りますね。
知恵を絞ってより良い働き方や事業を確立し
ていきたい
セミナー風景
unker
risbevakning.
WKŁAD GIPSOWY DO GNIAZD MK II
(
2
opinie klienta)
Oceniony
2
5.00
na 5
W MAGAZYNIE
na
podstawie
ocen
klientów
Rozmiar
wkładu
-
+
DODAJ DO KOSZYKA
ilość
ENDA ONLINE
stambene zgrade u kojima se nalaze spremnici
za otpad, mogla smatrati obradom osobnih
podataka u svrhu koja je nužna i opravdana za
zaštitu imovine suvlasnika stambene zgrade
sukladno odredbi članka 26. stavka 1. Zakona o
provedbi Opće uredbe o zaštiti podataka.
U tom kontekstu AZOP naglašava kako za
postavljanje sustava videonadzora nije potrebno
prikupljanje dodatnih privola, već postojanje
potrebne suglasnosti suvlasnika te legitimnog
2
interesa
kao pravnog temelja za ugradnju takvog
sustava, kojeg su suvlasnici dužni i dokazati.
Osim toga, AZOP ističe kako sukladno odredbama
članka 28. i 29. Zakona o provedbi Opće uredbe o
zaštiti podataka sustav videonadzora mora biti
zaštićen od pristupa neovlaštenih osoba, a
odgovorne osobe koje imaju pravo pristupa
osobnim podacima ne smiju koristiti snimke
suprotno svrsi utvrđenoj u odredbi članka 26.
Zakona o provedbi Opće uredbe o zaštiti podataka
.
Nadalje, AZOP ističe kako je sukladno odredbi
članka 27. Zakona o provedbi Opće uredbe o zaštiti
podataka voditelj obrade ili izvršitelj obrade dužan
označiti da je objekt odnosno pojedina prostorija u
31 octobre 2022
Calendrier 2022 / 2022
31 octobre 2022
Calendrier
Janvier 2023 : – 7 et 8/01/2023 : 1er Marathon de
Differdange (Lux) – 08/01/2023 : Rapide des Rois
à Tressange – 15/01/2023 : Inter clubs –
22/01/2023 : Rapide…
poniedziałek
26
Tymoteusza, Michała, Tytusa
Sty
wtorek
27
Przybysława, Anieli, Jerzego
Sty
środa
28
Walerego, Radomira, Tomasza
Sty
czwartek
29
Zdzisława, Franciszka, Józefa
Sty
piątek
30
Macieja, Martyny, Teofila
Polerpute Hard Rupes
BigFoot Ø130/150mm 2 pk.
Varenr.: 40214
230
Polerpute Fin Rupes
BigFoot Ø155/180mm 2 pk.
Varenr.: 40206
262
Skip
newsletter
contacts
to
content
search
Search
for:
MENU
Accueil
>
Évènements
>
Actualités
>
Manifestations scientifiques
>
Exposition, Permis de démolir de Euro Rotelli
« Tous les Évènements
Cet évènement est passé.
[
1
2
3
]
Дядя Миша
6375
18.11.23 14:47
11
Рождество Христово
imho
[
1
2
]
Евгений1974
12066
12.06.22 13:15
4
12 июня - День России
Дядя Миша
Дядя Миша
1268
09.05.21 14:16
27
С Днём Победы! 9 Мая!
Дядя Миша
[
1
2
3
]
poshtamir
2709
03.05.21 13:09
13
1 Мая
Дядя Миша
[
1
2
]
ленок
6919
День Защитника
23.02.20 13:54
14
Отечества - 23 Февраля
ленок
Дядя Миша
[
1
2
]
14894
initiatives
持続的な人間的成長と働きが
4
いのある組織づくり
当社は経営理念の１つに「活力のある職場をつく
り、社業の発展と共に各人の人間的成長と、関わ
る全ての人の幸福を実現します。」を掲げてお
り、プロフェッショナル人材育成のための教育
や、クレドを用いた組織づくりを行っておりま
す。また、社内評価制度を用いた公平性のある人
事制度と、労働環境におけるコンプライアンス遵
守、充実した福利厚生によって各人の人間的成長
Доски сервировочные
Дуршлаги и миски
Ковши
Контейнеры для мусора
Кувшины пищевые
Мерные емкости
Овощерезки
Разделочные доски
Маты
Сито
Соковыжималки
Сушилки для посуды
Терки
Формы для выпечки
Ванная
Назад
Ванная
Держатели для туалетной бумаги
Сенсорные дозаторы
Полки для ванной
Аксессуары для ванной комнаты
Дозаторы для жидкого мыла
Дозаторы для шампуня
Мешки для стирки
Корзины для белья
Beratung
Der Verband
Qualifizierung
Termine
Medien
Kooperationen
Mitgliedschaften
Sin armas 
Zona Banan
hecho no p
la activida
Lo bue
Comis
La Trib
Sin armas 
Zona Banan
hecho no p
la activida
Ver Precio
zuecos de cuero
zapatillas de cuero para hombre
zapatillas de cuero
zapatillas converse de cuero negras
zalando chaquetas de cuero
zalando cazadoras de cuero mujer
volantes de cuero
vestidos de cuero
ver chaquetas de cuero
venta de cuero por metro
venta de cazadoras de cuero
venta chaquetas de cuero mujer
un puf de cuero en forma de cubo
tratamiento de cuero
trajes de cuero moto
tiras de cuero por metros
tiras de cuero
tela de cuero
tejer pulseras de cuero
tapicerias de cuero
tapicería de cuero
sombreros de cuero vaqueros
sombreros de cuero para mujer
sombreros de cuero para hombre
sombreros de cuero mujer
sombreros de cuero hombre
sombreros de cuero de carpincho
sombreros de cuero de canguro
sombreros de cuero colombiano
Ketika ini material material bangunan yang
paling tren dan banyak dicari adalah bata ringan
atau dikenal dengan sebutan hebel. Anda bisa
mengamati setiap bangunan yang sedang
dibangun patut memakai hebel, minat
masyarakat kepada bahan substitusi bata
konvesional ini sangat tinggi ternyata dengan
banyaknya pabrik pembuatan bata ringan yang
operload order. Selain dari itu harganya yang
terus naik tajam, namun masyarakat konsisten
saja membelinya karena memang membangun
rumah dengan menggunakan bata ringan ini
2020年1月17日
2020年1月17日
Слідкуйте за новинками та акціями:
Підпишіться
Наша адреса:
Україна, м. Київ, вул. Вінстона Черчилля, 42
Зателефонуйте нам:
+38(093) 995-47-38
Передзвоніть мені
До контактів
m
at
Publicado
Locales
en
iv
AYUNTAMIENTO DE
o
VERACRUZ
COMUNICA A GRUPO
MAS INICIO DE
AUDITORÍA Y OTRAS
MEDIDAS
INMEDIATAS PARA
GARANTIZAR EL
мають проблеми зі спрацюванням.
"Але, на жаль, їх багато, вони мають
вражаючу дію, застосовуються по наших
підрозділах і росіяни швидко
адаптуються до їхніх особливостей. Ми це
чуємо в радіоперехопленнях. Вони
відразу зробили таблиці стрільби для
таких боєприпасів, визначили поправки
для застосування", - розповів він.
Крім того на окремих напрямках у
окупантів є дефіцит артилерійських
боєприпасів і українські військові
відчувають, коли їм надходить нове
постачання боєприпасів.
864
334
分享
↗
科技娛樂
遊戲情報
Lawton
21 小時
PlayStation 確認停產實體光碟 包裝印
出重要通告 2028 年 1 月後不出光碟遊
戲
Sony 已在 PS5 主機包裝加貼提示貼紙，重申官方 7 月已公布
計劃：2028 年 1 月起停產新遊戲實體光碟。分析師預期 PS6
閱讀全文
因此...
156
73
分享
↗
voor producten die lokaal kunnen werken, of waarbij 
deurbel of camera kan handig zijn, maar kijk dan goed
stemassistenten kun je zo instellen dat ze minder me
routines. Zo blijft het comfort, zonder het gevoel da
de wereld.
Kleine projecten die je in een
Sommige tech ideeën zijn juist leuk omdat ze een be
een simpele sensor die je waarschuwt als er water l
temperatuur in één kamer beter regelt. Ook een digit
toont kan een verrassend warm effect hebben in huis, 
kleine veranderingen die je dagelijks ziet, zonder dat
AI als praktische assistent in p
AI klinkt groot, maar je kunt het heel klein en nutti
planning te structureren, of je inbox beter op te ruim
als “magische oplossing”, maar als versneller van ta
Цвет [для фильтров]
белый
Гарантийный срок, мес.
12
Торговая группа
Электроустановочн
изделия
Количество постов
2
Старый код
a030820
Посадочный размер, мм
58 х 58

## WORK INSTRUCTIONS
Can you write out, word for word, every line from the start of the items through the line containing "stambene zgrade u kojima se nalaze spremnici", with both of those lines included?

## TASK ANSWER
りますね。
知恵を絞ってより良い働き方や事業を確立し
ていきたい
セミナー風景
unker
risbevakning.
WKŁAD GIPSOWY DO GNIAZD MK II
(
2
opinie klienta)
Oceniony
2
5.00
na 5
W MAGAZYNIE
na
podstawie
ocen
klientów
Rozmiar
wkładu
-
+
DODAJ DO KOSZYKA
ilość
ENDA ONLINE
stambene zgrade u kojima se nalaze spremnici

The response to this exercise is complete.